Today is the United Nations designated International Women’s Day. Let’s take this opportunity to recognize that where governments have failed their citizens, obtaining and protecting water is women’s work.

The Women for Science section of the Inter-American Network of Academies of Science maintains an excellent Gender and Water page, providing links to relevant women’s professional networks, data, issues and case studies, training manuals, and other practical resources. Another great resource for women seeking to enter water science and engineering is the Association of Women in Water, Energy, and the Environment.

Men still dominate the engineering agencies and companies that make clean and convenient water a fact of daily life in wealthier nations, but it’s women who fetch and defend water for billions of others, especially in Africa, Latin America, and South Asia. This work demands immense strength and daily determination for the many who must trek long distances in the search for water free or pathogens and chemical contaminants, and resourcefulness for those who must clean their water to safeguard their children from illness.

Some international agencies and nonprofits are promoting innovative ideas like micro-finance “water credits” through female community leaders and individual mothers.
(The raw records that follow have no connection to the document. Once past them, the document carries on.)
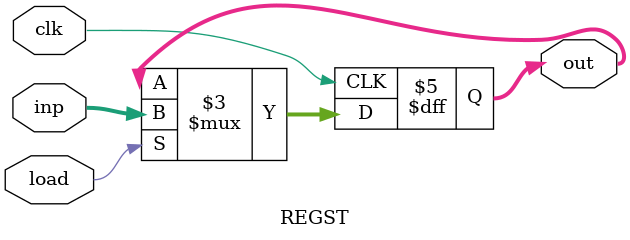
<source format=v>
module REGST (inp, out, clk, load);

  input [15:0] inp;
  output reg [15:0] out;
  input clk, load;
  
  always @(posedge clk) begin
    if (load == 1)
      out <= inp;
  end

endmodule
</source>
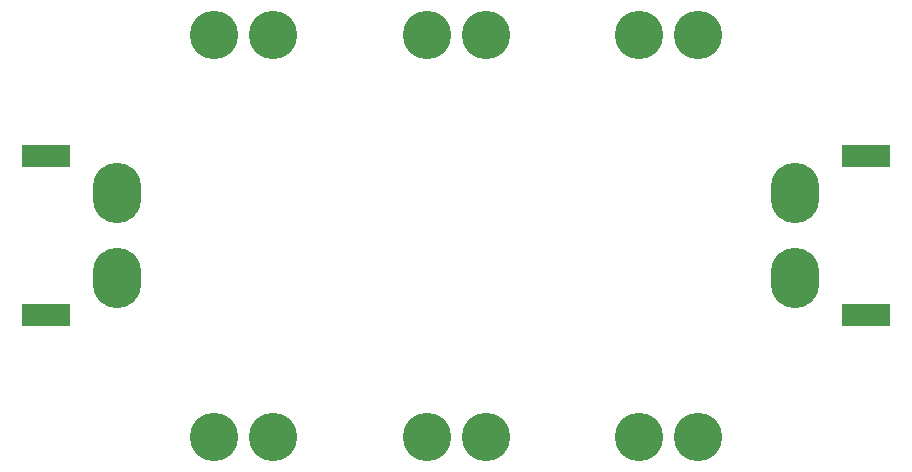
<source format=gbs>
G04*
G04 #@! TF.GenerationSoftware,Altium Limited,Altium Designer,20.0.2 (26)*
G04*
G04 Layer_Color=16711935*
%FSLAX25Y25*%
%MOIN*%
G70*
G01*
G75*
%ADD26R,0.16142X0.07284*%
%ADD27O,0.16142X0.20079*%
%ADD28C,0.16142*%
D26*
X550000Y190000D02*
D03*
Y243150D02*
D03*
X276600D02*
D03*
Y190000D02*
D03*
D27*
X526378Y202402D02*
D03*
Y230748D02*
D03*
X300222D02*
D03*
Y202402D02*
D03*
D28*
X494095Y283465D02*
D03*
X474409D02*
D03*
X423228Y283500D02*
D03*
X403543D02*
D03*
X352362Y283465D02*
D03*
X332677D02*
D03*
X474409Y149606D02*
D03*
X494095D02*
D03*
X403543D02*
D03*
X423228D02*
D03*
X332677D02*
D03*
X352362D02*
D03*
M02*

</source>
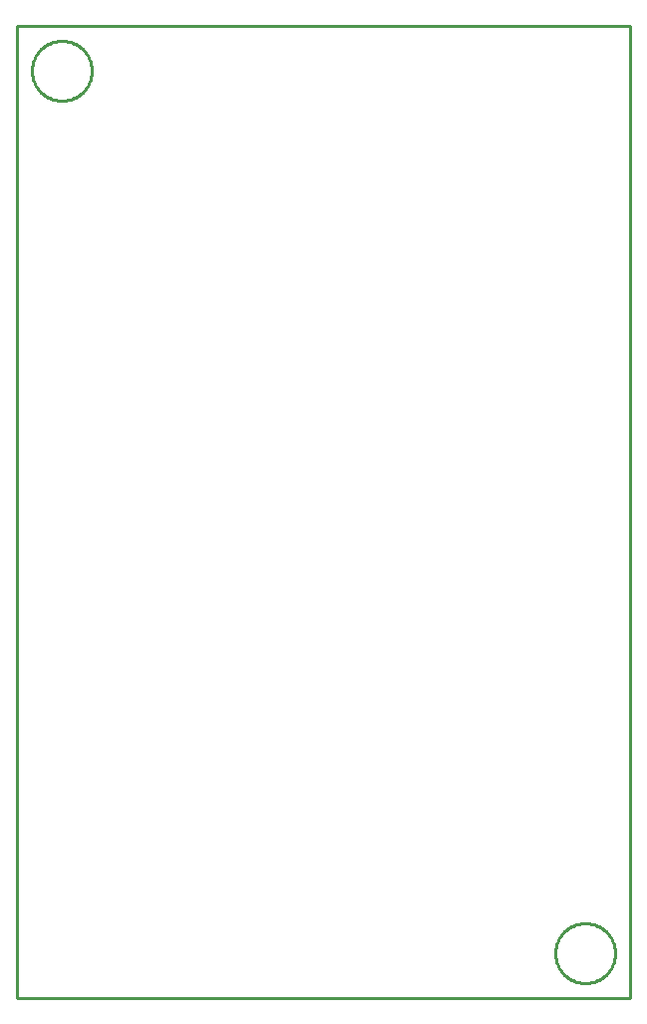
<source format=gbr>
G04 EAGLE Gerber RS-274X export*
G75*
%MOMM*%
%FSLAX34Y34*%
%LPD*%
%IN*%
%IPPOS*%
%AMOC8*
5,1,8,0,0,1.08239X$1,22.5*%
G01*
%ADD10C,0.254000*%


D10*
X-12700Y152400D02*
X507800Y152400D01*
X508308Y977902D01*
X-12700Y977902D01*
X-12700Y152400D01*
X495300Y189787D02*
X495300Y191213D01*
X495220Y192636D01*
X495061Y194052D01*
X494822Y195457D01*
X494505Y196847D01*
X494110Y198216D01*
X493639Y199562D01*
X493094Y200879D01*
X492475Y202163D01*
X491786Y203410D01*
X491028Y204617D01*
X490203Y205779D01*
X489314Y206894D01*
X488364Y207957D01*
X487357Y208964D01*
X486294Y209914D01*
X485179Y210803D01*
X484017Y211628D01*
X482810Y212386D01*
X481563Y213075D01*
X480279Y213694D01*
X478962Y214239D01*
X477616Y214710D01*
X476247Y215105D01*
X474857Y215422D01*
X473452Y215661D01*
X472036Y215820D01*
X470613Y215900D01*
X469187Y215900D01*
X467764Y215820D01*
X466348Y215661D01*
X464943Y215422D01*
X463553Y215105D01*
X462184Y214710D01*
X460838Y214239D01*
X459521Y213694D01*
X458237Y213075D01*
X456990Y212386D01*
X455783Y211628D01*
X454621Y210803D01*
X453506Y209914D01*
X452443Y208964D01*
X451436Y207957D01*
X450486Y206894D01*
X449597Y205779D01*
X448772Y204617D01*
X448014Y203410D01*
X447325Y202163D01*
X446706Y200879D01*
X446161Y199562D01*
X445690Y198216D01*
X445295Y196847D01*
X444978Y195457D01*
X444740Y194052D01*
X444580Y192636D01*
X444500Y191213D01*
X444500Y189787D01*
X444580Y188364D01*
X444740Y186948D01*
X444978Y185543D01*
X445295Y184153D01*
X445690Y182784D01*
X446161Y181438D01*
X446706Y180121D01*
X447325Y178837D01*
X448014Y177590D01*
X448772Y176383D01*
X449597Y175221D01*
X450486Y174106D01*
X451436Y173043D01*
X452443Y172036D01*
X453506Y171086D01*
X454621Y170197D01*
X455783Y169372D01*
X456990Y168614D01*
X458237Y167925D01*
X459521Y167306D01*
X460838Y166761D01*
X462184Y166290D01*
X463553Y165895D01*
X464943Y165578D01*
X466348Y165340D01*
X467764Y165180D01*
X469187Y165100D01*
X470613Y165100D01*
X472036Y165180D01*
X473452Y165340D01*
X474857Y165578D01*
X476247Y165895D01*
X477616Y166290D01*
X478962Y166761D01*
X480279Y167306D01*
X481563Y167925D01*
X482810Y168614D01*
X484017Y169372D01*
X485179Y170197D01*
X486294Y171086D01*
X487357Y172036D01*
X488364Y173043D01*
X489314Y174106D01*
X490203Y175221D01*
X491028Y176383D01*
X491786Y177590D01*
X492475Y178837D01*
X493094Y180121D01*
X493639Y181438D01*
X494110Y182784D01*
X494505Y184153D01*
X494822Y185543D01*
X495061Y186948D01*
X495220Y188364D01*
X495300Y189787D01*
X50800Y939087D02*
X50800Y940513D01*
X50720Y941936D01*
X50561Y943352D01*
X50322Y944757D01*
X50005Y946147D01*
X49610Y947516D01*
X49139Y948862D01*
X48594Y950179D01*
X47975Y951463D01*
X47286Y952710D01*
X46528Y953917D01*
X45703Y955079D01*
X44814Y956194D01*
X43864Y957257D01*
X42857Y958264D01*
X41794Y959214D01*
X40679Y960103D01*
X39517Y960928D01*
X38310Y961686D01*
X37063Y962375D01*
X35779Y962994D01*
X34462Y963539D01*
X33116Y964010D01*
X31747Y964405D01*
X30357Y964722D01*
X28952Y964961D01*
X27536Y965120D01*
X26113Y965200D01*
X24687Y965200D01*
X23264Y965120D01*
X21848Y964961D01*
X20443Y964722D01*
X19053Y964405D01*
X17684Y964010D01*
X16338Y963539D01*
X15021Y962994D01*
X13737Y962375D01*
X12490Y961686D01*
X11283Y960928D01*
X10121Y960103D01*
X9006Y959214D01*
X7943Y958264D01*
X6936Y957257D01*
X5986Y956194D01*
X5097Y955079D01*
X4272Y953917D01*
X3514Y952710D01*
X2825Y951463D01*
X2206Y950179D01*
X1661Y948862D01*
X1190Y947516D01*
X795Y946147D01*
X478Y944757D01*
X240Y943352D01*
X80Y941936D01*
X0Y940513D01*
X0Y939087D01*
X80Y937664D01*
X240Y936248D01*
X478Y934843D01*
X795Y933453D01*
X1190Y932084D01*
X1661Y930738D01*
X2206Y929421D01*
X2825Y928137D01*
X3514Y926890D01*
X4272Y925683D01*
X5097Y924521D01*
X5986Y923406D01*
X6936Y922343D01*
X7943Y921336D01*
X9006Y920386D01*
X10121Y919497D01*
X11283Y918672D01*
X12490Y917914D01*
X13737Y917225D01*
X15021Y916606D01*
X16338Y916061D01*
X17684Y915590D01*
X19053Y915195D01*
X20443Y914878D01*
X21848Y914640D01*
X23264Y914480D01*
X24687Y914400D01*
X26113Y914400D01*
X27536Y914480D01*
X28952Y914640D01*
X30357Y914878D01*
X31747Y915195D01*
X33116Y915590D01*
X34462Y916061D01*
X35779Y916606D01*
X37063Y917225D01*
X38310Y917914D01*
X39517Y918672D01*
X40679Y919497D01*
X41794Y920386D01*
X42857Y921336D01*
X43864Y922343D01*
X44814Y923406D01*
X45703Y924521D01*
X46528Y925683D01*
X47286Y926890D01*
X47975Y928137D01*
X48594Y929421D01*
X49139Y930738D01*
X49610Y932084D01*
X50005Y933453D01*
X50322Y934843D01*
X50561Y936248D01*
X50720Y937664D01*
X50800Y939087D01*
M02*

</source>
In many regions the right to water for life is threatened by the taking of water for profit, for resale or use in development. industrial processes, mining, energy extraction, and agribusiness. This is especially true when those struggling for drinking and sanitation water are poor or from marginalized indigenous communities. There women must demonstrate great physical courage to confront those powerful interests.

The struggle isn’t only a rural one. The world is rapidly urbanizing, straining municipal water systems and creating sprawling fringe shantytowns where no waterworks exist. Even in established cities in wealthier nations neglect and disastrous decisions have dangerously fouled water for some, especially in lower-income communities of color. The women of Flint, Michigan joined the Women’s March in Washington to demand clean water. The DeLoitte Review recently took on the topic in an academic article called, “Thirsty for Change: The untapped potential of women in urban water management.”

Water justice will be achieved only when women’s voices are heard inside board rooms and planning meetings. Women in water sciences are certainly making gains, and in industry and at the UN there’s a growing awareness that achievers should be honored. HarborLAB encourages young women to enter these disciplines and to apply for scholarships that might help them realize their goals, this Women’s Day and all days.